Jim Lovell will be receiving the Guild Award of Honour

Captain James Arthur Lovell is the only man to have flown to the moon twice without landing on it. His experiences on Apollo 8 helped paved the way for Neil Armstrong’s first step, and his coolness under pressure gave us the phrase that is known world wide: “Houston, we have a problem.”

A US Navy night fighter pilot, flying in the McDonnell F2H Banshee, Captain Lovell graduated at the top of his test pilot course and was accepted as an astronaut within the Gemini programme. He piloted Gemini 7 when it accomplished the first space rendezvous ever in 1965, and as Command Pilot on Gemini 12 he docked with another spacecraft manually after the rendezvous radar failed.

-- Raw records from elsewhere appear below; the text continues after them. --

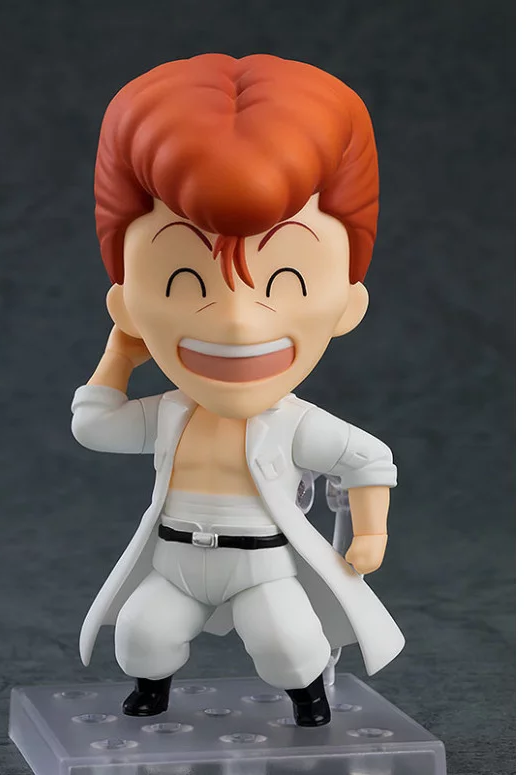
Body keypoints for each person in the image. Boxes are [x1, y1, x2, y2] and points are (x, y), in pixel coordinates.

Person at [71, 53, 404, 727]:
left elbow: (368, 458)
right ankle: (151, 690)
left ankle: (308, 698)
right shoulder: (169, 413)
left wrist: (372, 531)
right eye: (183, 282)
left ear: (347, 303)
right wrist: (116, 358)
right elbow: (95, 426)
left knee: (289, 642)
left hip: (262, 566)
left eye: (286, 281)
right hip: (175, 557)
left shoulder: (294, 423)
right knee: (141, 632)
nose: (236, 322)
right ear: (127, 304)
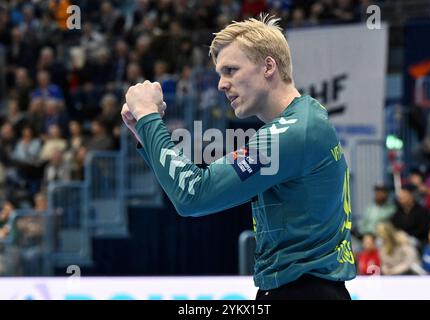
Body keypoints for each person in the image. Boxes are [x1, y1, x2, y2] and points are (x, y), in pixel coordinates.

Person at [122, 14, 356, 300]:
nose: (221, 84)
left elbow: (194, 194)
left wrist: (148, 119)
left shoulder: (294, 132)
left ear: (268, 66)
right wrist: (145, 134)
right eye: (220, 73)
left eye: (231, 70)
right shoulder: (301, 122)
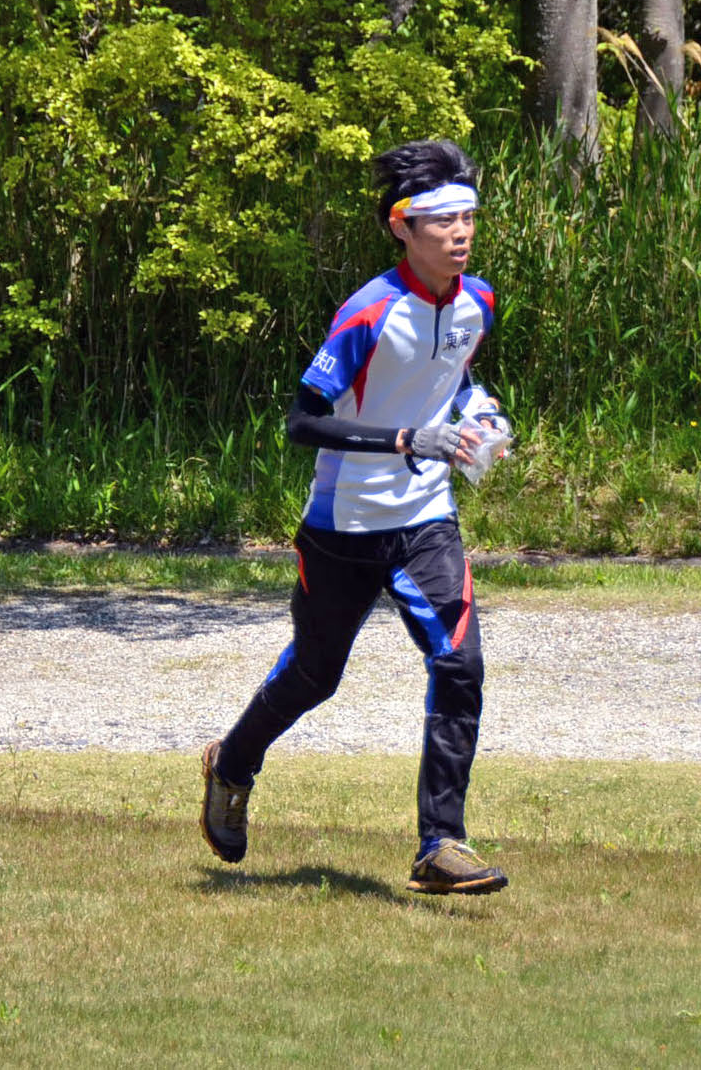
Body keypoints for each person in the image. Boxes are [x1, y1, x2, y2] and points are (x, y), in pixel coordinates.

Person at [199, 139, 513, 895]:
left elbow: (452, 380)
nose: (461, 233)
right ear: (403, 227)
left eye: (469, 217)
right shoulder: (369, 310)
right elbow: (303, 421)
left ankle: (441, 843)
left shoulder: (478, 302)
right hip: (341, 527)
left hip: (427, 519)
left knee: (459, 664)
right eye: (443, 221)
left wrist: (485, 415)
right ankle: (231, 764)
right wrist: (407, 439)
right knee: (316, 674)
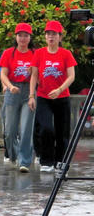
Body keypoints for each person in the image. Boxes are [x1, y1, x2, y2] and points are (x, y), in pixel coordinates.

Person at [32, 19, 77, 174]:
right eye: (48, 34)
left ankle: (60, 161)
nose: (51, 37)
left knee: (62, 132)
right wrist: (31, 95)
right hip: (43, 97)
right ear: (45, 37)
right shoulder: (39, 53)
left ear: (60, 37)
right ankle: (46, 160)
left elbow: (71, 76)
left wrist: (59, 89)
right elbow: (34, 76)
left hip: (62, 97)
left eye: (54, 34)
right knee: (45, 128)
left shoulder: (66, 54)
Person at [0, 23, 39, 172]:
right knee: (9, 131)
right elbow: (2, 74)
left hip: (29, 90)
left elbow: (38, 77)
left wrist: (32, 94)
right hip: (12, 90)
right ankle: (14, 155)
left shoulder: (35, 53)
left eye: (26, 35)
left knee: (26, 129)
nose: (23, 38)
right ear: (16, 37)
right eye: (20, 35)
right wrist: (9, 86)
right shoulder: (9, 53)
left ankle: (24, 161)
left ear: (30, 38)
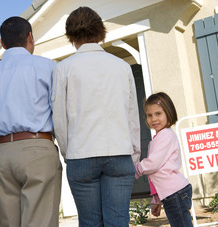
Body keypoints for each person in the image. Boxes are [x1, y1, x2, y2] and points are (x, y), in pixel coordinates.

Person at [52, 6, 141, 227]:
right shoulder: (122, 66)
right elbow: (132, 116)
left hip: (81, 153)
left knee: (90, 222)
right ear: (100, 31)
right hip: (120, 151)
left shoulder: (63, 69)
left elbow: (60, 120)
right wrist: (135, 153)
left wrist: (68, 152)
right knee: (118, 221)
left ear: (70, 35)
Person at [0, 16, 62, 227]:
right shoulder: (49, 68)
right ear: (30, 37)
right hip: (38, 148)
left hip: (1, 154)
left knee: (8, 222)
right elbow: (60, 114)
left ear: (3, 44)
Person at [134, 92, 193, 227]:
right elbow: (158, 173)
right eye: (150, 115)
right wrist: (157, 200)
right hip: (173, 192)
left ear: (168, 113)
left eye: (158, 114)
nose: (154, 119)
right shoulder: (160, 137)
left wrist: (136, 168)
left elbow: (153, 165)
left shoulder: (165, 135)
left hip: (175, 193)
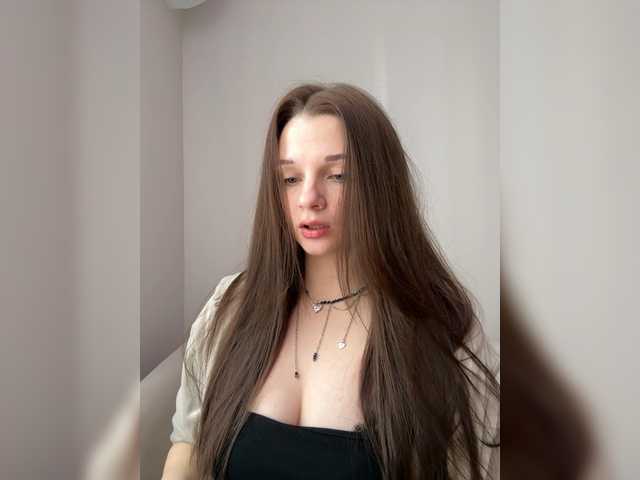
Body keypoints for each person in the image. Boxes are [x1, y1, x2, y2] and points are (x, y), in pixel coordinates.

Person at [162, 82, 500, 480]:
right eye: (290, 178)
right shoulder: (230, 307)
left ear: (380, 185)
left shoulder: (442, 334)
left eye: (337, 175)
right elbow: (188, 443)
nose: (309, 197)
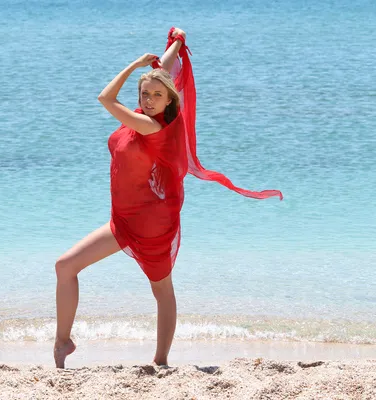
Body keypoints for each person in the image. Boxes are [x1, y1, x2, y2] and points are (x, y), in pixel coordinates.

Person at [53, 27, 282, 369]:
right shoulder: (146, 113)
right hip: (124, 219)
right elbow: (166, 70)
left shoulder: (152, 126)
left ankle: (160, 360)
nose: (148, 100)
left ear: (170, 100)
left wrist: (134, 66)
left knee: (162, 291)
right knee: (65, 266)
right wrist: (176, 43)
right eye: (144, 94)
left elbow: (105, 98)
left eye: (156, 96)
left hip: (152, 227)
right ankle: (63, 341)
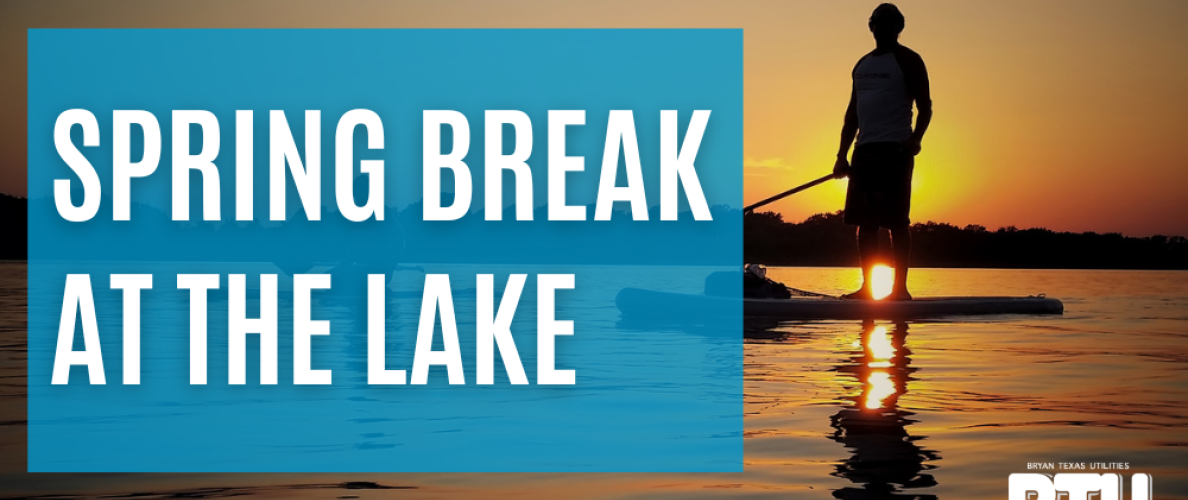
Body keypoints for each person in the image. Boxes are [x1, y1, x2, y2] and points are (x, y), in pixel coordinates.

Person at [833, 3, 931, 301]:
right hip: (864, 151)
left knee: (896, 222)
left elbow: (926, 106)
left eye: (890, 23)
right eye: (879, 22)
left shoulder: (909, 60)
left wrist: (915, 139)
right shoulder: (862, 65)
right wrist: (841, 155)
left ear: (899, 27)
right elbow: (853, 112)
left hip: (895, 150)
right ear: (870, 26)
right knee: (866, 223)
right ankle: (867, 289)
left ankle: (899, 290)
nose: (884, 28)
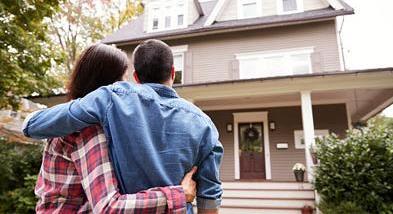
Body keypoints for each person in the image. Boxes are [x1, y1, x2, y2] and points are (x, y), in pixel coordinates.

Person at [23, 39, 223, 214]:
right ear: (173, 72)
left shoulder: (111, 101)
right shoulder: (204, 124)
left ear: (136, 77)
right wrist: (180, 195)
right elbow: (209, 194)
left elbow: (33, 126)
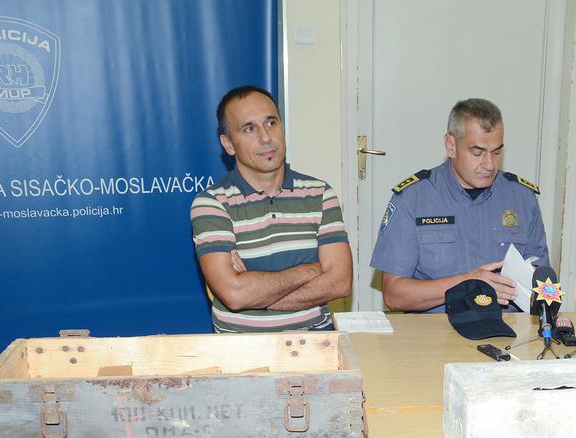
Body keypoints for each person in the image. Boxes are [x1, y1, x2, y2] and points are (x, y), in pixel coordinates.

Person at [190, 85, 352, 332]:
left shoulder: (320, 194)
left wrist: (255, 294)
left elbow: (340, 282)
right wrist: (312, 270)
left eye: (271, 123)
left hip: (315, 343)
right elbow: (235, 295)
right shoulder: (212, 203)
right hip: (241, 349)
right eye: (249, 128)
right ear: (229, 144)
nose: (266, 137)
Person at [372, 98, 550, 312]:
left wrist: (545, 299)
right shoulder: (413, 198)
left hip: (506, 327)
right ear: (451, 145)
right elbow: (394, 295)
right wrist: (466, 283)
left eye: (496, 152)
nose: (489, 164)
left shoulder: (522, 197)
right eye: (477, 153)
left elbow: (544, 284)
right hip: (438, 329)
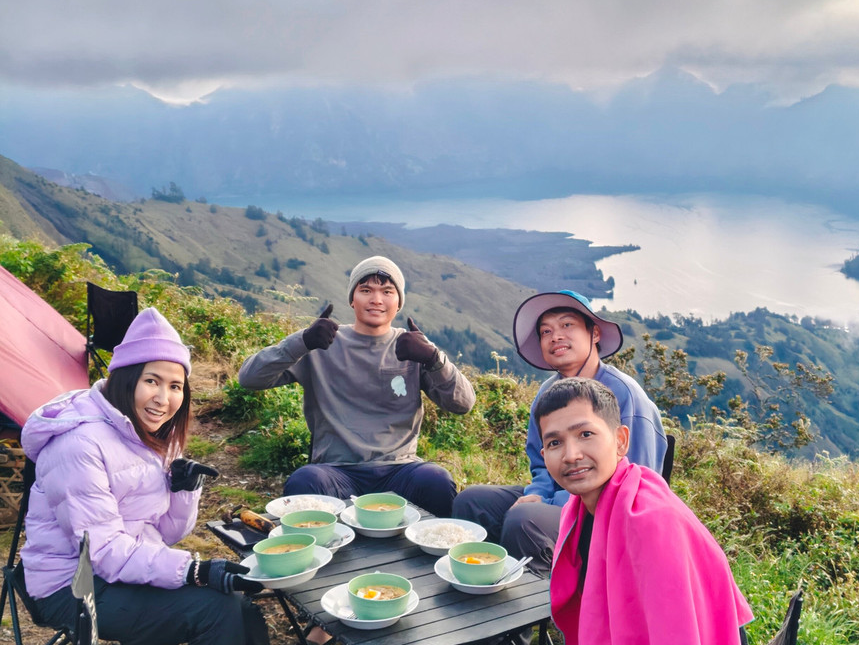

In 1968 Jim Lovell, along with Frank Borman and Bill Anders in Apollo 8, became the first people to leave the orbit of earth. As the navigator Captain Lovell used a sextant to measure the spacecraft’s position and calculate mid-course corrections.

On 11 April 1970 Apollo landed Lovell and Fred Haise on the Moon with Jack Swigert to pilot the service module. However an oxygen tank explosion damaged the spacecraft over 200,000 miles from Earth, threatening to maroon the three men in space. Through the courage of Jim Lovell and his crew, improvising under extreme conditions a huge catastrophe was averted and Apollo 13 returned to Earth safely.

Jim and many other inspiring people – including military aircrew, test pilots, flying instructors, private pilots and newly qualified trainees – will be recieving rewards from the Guild of Air Pilots and Air Navigators at London’s medieval Guildhall on Wednesday 23 October 2013.